=== Work order ===
Please write out all of the data below word for word, leaving out the pictures.

=== Input for this task ===
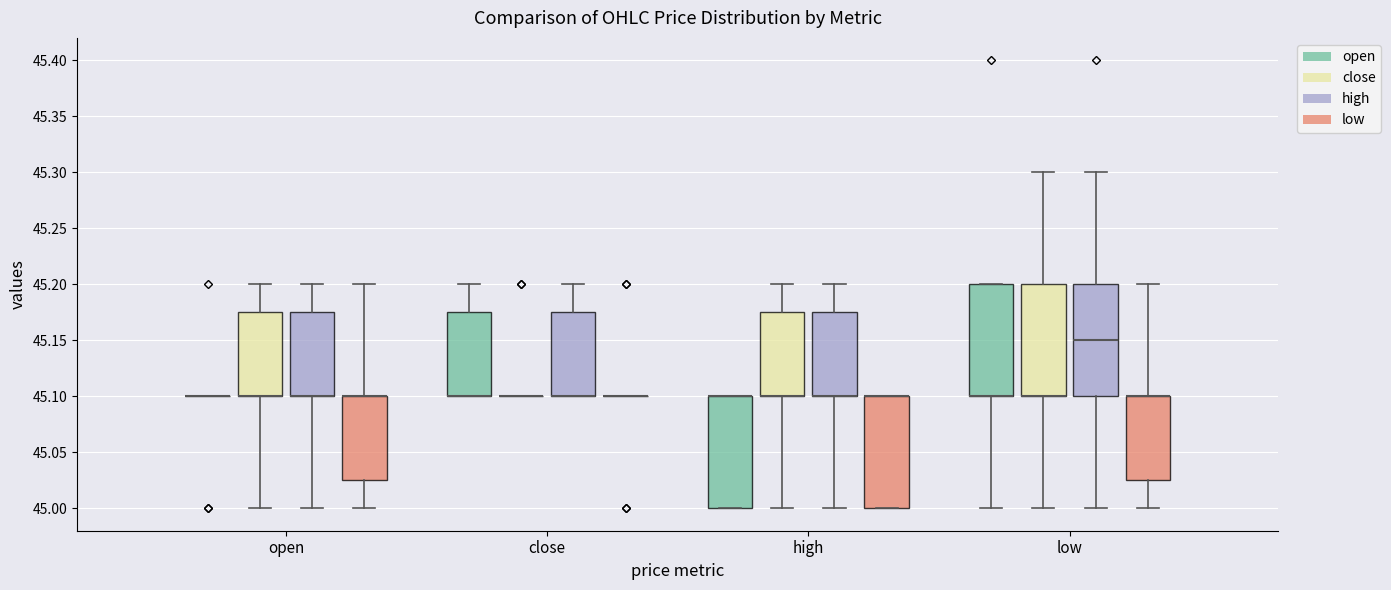

Reading left to right, transcribe this box plot: for each box, give where its median line is, the range the box spans, and where its two whiskers end, as read against the y-axis. The values are not printed on the chart, so give them approximately, as read against the axis.

open (open): box collapsed to a line at 45.100, whiskers 45.100 to 45.100
open (close): median 45.100 (drawn on the box's lower edge), box 45.100 to 45.175, whiskers 45.000 to 45.200
open (high): median 45.100 (drawn on the box's lower edge), box 45.100 to 45.175, whiskers 45.000 to 45.200
open (low): median 45.100 (drawn on the box's upper edge), box 45.025 to 45.100, whiskers 45.000 to 45.200
close (open): median 45.100 (drawn on the box's lower edge), box 45.100 to 45.175, whiskers 45.100 to 45.200
close (close): box collapsed to a line at 45.100, whiskers 45.100 to 45.100
close (high): median 45.100 (drawn on the box's lower edge), box 45.100 to 45.175, whiskers 45.100 to 45.200
close (low): box collapsed to a line at 45.100, whiskers 45.100 to 45.100
high (open): median 45.100 (drawn on the box's upper edge), box 45.000 to 45.100, whiskers 45.000 to 45.100
high (close): median 45.100 (drawn on the box's lower edge), box 45.100 to 45.175, whiskers 45.000 to 45.200
high (high): median 45.100 (drawn on the box's lower edge), box 45.100 to 45.175, whiskers 45.000 to 45.200
high (low): median 45.100 (drawn on the box's upper edge), box 45.000 to 45.100, whiskers 45.000 to 45.100
low (open): median 45.100 (drawn on the box's lower edge), box 45.100 to 45.200, whiskers 45.000 to 45.200
low (close): median 45.100 (drawn on the box's lower edge), box 45.100 to 45.200, whiskers 45.000 to 45.300
low (high): median 45.150, box 45.100 to 45.200, whiskers 45.000 to 45.300
low (low): median 45.100 (drawn on the box's upper edge), box 45.025 to 45.100, whiskers 45.000 to 45.200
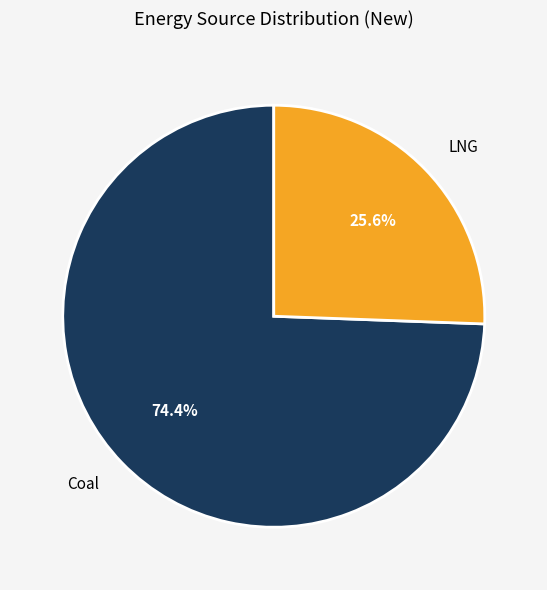

Which has a higher value, Coal or LNG?

Coal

=== Response to the exercise ===
Reading left to right, transcribe this box plot: for each box, give where its median line is, the range the box spans, and where its two whiskers end, as read against the y-axis. The values are not printed on the chart, so give them approximately, as read against the axis.

open (open): box collapsed to a line at 45.100, whiskers 45.100 to 45.100
open (close): median 45.100 (drawn on the box's lower edge), box 45.100 to 45.175, whiskers 45.000 to 45.200
open (high): median 45.100 (drawn on the box's lower edge), box 45.100 to 45.175, whiskers 45.000 to 45.200
open (low): median 45.100 (drawn on the box's upper edge), box 45.025 to 45.100, whiskers 45.000 to 45.200
close (open): median 45.100 (drawn on the box's lower edge), box 45.100 to 45.175, whiskers 45.100 to 45.200
close (close): box collapsed to a line at 45.100, whiskers 45.100 to 45.100
close (high): median 45.100 (drawn on the box's lower edge), box 45.100 to 45.175, whiskers 45.100 to 45.200
close (low): box collapsed to a line at 45.100, whiskers 45.100 to 45.100
high (open): median 45.100 (drawn on the box's upper edge), box 45.000 to 45.100, whiskers 45.000 to 45.100
high (close): median 45.100 (drawn on the box's lower edge), box 45.100 to 45.175, whiskers 45.000 to 45.200
high (high): median 45.100 (drawn on the box's lower edge), box 45.100 to 45.175, whiskers 45.000 to 45.200
high (low): median 45.100 (drawn on the box's upper edge), box 45.000 to 45.100, whiskers 45.000 to 45.100
low (open): median 45.100 (drawn on the box's lower edge), box 45.100 to 45.200, whiskers 45.000 to 45.200
low (close): median 45.100 (drawn on the box's lower edge), box 45.100 to 45.200, whiskers 45.000 to 45.300
low (high): median 45.150, box 45.100 to 45.200, whiskers 45.000 to 45.300
low (low): median 45.100 (drawn on the box's upper edge), box 45.025 to 45.100, whiskers 45.000 to 45.200

Which has a higher value, Coal or LNG?

Coal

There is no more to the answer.